WORK TO BE COMPLETED →
Return each line in the records below that contains the string "نمونه", copying the whole line.

DATA FOR ANALYSIS →
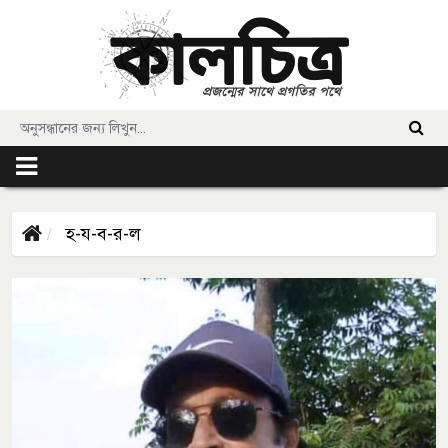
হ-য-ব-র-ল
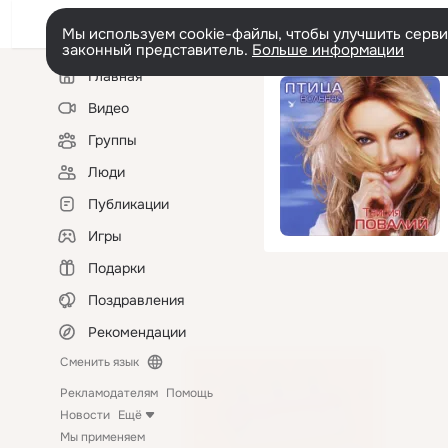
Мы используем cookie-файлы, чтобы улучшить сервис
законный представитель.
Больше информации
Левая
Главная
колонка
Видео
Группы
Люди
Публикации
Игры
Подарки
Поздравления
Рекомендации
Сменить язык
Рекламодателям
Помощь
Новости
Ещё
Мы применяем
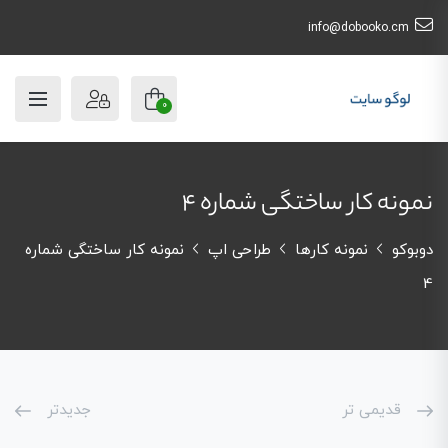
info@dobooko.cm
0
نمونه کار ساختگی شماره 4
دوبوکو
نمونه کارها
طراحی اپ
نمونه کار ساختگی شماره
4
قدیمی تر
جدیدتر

==

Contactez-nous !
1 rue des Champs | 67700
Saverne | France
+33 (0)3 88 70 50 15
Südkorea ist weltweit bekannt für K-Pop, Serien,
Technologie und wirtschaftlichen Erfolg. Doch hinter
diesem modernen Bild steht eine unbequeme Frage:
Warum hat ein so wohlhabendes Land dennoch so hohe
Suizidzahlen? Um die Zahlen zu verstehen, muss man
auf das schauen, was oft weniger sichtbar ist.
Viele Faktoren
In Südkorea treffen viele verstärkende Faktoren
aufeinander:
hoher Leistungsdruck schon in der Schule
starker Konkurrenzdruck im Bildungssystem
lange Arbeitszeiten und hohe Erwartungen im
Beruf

* * *

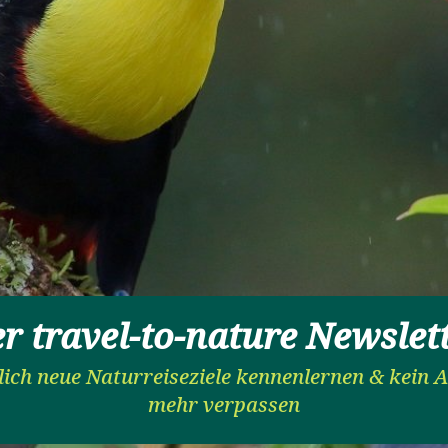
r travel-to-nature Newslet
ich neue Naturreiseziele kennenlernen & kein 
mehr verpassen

TASK RESULT →
نمونه کار ساختگی شماره 4
نمونه کارها
نمونه کار ساختگی شماره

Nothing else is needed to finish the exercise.